<<<<

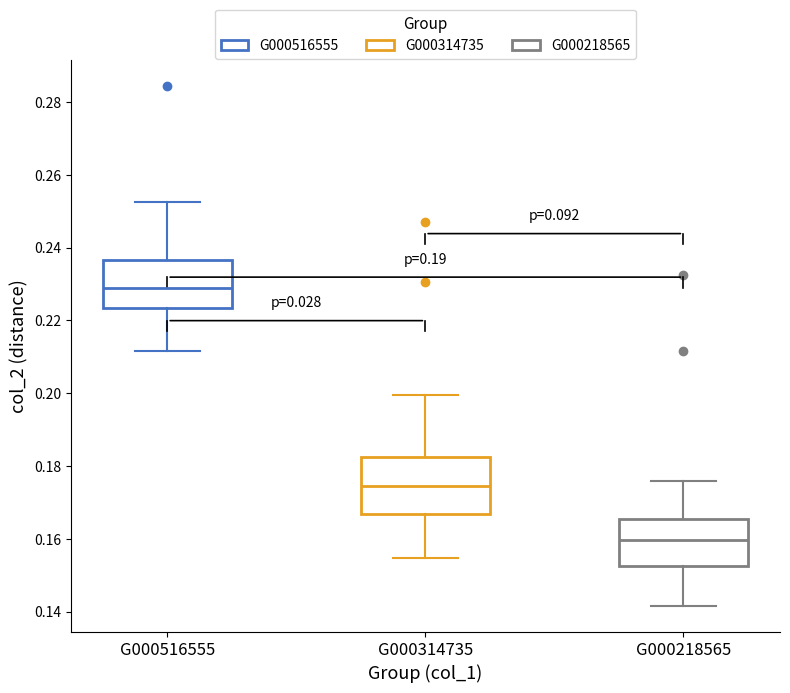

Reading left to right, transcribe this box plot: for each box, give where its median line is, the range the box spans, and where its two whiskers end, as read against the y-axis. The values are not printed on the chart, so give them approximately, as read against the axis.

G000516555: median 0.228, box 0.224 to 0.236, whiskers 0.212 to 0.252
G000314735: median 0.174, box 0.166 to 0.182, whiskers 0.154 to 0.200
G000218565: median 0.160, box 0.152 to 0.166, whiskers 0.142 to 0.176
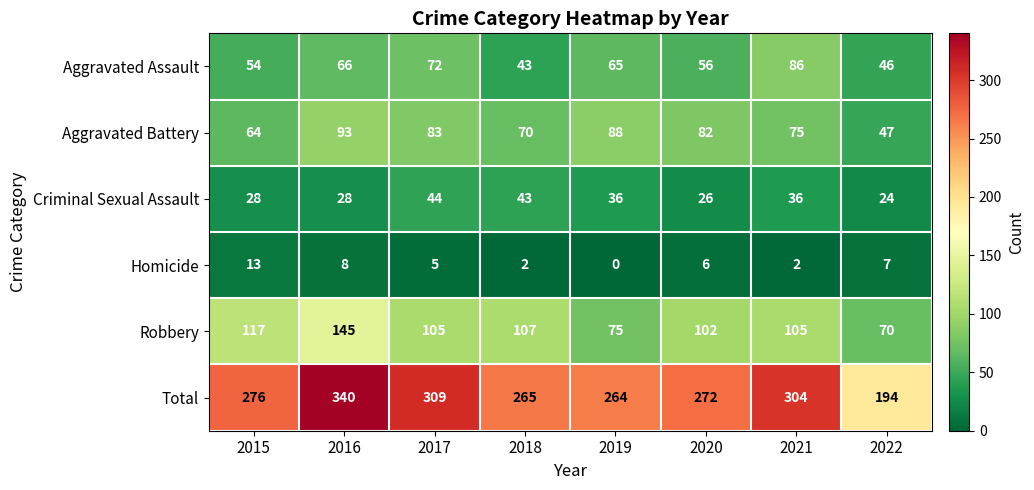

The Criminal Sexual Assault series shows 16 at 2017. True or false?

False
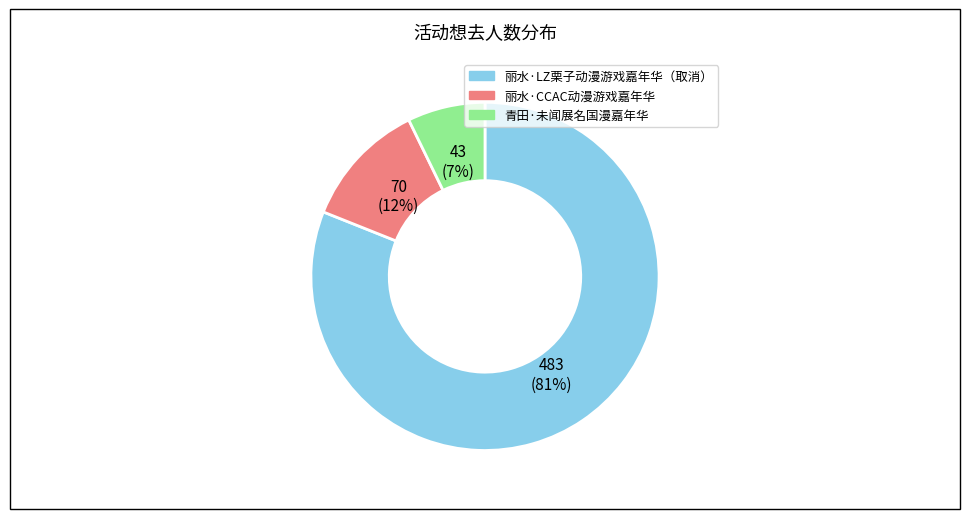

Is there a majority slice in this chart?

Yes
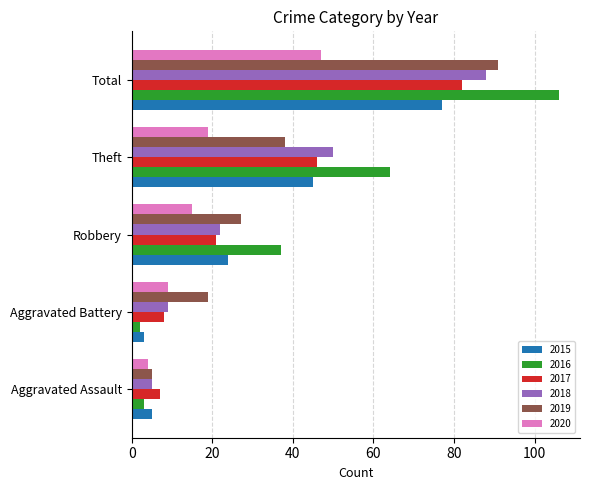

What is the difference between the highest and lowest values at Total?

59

>>>>

**What the exercise asks**. Write out all of the lines above again word for word, leaving out the pictures.

**Your response**.
Reading left to right, transcribe this box plot: for each box, give where its median line is, the range the box spans, and where its two whiskers end, as read against the y-axis. The values are not printed on the chart, so give them approximately, as read against the axis.

G000516555: median 0.228, box 0.224 to 0.236, whiskers 0.212 to 0.252
G000314735: median 0.174, box 0.166 to 0.182, whiskers 0.154 to 0.200
G000218565: median 0.160, box 0.152 to 0.166, whiskers 0.142 to 0.176

The Criminal Sexual Assault series shows 16 at 2017. True or false?

False

Is there a majority slice in this chart?

Yes

What is the difference between the highest and lowest values at Total?

59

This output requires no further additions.